Frequently Asked Questions
A limited liability partnership (LLP) is defined as a form of partnership where some or all of the partners have limited liability. LLP is an alternative form of corporate business that can provide benefits of both of a company as well as of a partnership.
Yes, LLP or a limited liability partnership is considered to be a separate legal entity registered under law.
If an LLP is inoperative for a period of one year or more, then such LLP’s are declared as defunct. This can be done either by the process of voluntary winding up of an LLP or by way of mandatory winding up of a limited liability partnership.
A limited liability partnership firm is regulated by the Limited Liability Partnership Act, 2008 along with the rules made in Limited Liability Partnership Rules, 2009.
Yes, a body corporate can be considered as a partner in a limited liability partnership firm.

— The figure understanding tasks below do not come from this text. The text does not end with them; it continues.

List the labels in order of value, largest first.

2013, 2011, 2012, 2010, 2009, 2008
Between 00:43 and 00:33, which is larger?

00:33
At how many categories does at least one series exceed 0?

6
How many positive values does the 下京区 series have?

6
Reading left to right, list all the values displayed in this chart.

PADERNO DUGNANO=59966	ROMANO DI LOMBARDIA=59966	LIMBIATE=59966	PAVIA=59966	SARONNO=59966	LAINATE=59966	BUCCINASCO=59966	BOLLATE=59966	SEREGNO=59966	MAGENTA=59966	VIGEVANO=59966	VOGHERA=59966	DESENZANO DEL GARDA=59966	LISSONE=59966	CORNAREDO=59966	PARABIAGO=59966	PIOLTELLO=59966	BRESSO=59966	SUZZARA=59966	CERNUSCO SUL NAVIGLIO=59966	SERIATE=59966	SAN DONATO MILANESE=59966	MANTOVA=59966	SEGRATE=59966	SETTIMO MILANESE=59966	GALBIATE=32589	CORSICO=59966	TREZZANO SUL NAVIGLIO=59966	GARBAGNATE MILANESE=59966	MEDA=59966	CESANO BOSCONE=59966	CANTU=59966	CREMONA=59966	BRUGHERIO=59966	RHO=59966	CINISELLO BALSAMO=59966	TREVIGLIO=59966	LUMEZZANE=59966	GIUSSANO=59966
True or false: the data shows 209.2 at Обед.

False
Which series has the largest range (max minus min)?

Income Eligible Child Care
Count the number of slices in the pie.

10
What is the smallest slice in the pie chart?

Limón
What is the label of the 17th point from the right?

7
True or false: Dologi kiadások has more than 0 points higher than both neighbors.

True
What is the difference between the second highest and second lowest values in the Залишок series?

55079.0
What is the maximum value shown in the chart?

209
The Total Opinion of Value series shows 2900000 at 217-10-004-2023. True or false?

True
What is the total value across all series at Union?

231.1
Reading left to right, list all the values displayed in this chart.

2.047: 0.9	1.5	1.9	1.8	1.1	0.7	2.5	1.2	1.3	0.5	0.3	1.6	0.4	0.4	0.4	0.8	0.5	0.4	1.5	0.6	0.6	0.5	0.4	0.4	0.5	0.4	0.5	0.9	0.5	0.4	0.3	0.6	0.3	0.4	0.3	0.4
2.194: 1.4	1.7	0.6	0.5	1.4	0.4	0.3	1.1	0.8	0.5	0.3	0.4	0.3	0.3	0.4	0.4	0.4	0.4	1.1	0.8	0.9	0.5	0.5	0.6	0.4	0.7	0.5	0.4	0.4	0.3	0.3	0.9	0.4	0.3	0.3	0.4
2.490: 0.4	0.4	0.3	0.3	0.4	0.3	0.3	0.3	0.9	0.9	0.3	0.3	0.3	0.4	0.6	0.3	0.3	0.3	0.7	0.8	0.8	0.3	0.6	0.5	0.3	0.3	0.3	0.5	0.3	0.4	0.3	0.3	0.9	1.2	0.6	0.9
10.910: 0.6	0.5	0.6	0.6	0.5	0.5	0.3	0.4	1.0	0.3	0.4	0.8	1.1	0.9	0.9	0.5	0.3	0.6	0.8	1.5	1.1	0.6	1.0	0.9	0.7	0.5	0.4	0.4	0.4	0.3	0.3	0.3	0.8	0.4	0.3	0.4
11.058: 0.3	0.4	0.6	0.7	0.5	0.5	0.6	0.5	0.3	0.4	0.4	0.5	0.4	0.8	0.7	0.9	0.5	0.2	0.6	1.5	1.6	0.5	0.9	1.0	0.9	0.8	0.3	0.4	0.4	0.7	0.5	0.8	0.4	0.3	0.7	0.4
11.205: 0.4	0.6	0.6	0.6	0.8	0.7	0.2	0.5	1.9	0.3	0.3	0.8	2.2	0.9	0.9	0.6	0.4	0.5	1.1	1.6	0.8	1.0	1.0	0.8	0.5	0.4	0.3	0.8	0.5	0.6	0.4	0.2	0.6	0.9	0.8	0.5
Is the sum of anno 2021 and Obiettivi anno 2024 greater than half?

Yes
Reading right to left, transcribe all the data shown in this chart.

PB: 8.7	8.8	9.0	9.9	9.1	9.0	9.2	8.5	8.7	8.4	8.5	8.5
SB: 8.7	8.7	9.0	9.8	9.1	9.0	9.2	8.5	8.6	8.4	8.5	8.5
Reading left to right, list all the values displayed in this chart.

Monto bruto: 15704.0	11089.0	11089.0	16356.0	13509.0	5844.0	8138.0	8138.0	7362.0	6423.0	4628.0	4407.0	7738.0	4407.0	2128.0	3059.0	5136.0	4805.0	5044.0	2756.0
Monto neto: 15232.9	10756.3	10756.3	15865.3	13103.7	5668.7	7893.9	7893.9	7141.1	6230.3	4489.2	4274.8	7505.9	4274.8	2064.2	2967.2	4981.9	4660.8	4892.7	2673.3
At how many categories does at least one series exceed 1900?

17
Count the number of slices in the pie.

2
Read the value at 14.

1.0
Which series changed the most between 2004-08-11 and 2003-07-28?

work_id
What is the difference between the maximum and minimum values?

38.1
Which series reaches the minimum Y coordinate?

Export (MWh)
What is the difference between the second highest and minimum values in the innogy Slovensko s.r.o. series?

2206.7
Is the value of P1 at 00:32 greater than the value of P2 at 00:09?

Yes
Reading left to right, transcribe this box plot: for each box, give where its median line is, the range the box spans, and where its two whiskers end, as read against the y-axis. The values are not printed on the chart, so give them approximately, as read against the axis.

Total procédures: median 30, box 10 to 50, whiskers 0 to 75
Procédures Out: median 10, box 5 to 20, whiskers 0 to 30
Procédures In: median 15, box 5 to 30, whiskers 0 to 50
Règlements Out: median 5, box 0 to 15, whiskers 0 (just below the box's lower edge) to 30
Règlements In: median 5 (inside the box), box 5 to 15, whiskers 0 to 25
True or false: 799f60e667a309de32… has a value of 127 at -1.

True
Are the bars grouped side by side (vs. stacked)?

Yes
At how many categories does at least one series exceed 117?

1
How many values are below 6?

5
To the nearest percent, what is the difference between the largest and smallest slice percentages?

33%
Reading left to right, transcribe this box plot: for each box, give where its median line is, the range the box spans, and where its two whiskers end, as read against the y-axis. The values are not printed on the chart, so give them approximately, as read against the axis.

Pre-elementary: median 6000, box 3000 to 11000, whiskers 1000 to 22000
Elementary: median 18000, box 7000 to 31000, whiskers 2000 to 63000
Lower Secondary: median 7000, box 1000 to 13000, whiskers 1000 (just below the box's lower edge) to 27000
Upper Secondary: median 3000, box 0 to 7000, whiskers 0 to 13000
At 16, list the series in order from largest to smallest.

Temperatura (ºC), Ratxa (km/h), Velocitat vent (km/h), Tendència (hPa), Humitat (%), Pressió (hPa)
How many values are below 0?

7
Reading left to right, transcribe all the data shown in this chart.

Any such limited liability which is formed, incorporated or registered outside India but establishes a place of its business within India is termed as a foreign limited liability partnership firm.
A defunct limited liability partnership can be closed by the process of making an application to the Registrar along with the consent of the partners of the LLP for striking of its name from the register.
The designated partners are eligible to sign the application for the closure of a defunct limited liability partnership along with the consent of all the partners.
Yes, it is deemed to be necessary for all the partners to consent for the closure of a limited liability partnership which is defunct.
No, Registrar will not issue any certificate for the closure of a limited liability partnership.
A time period of one month is required in order to strike off an LLP’s name from the register.
Form 24, along with ROC and the declaration from the partners are required to be filled for the process of winding up of an LLP.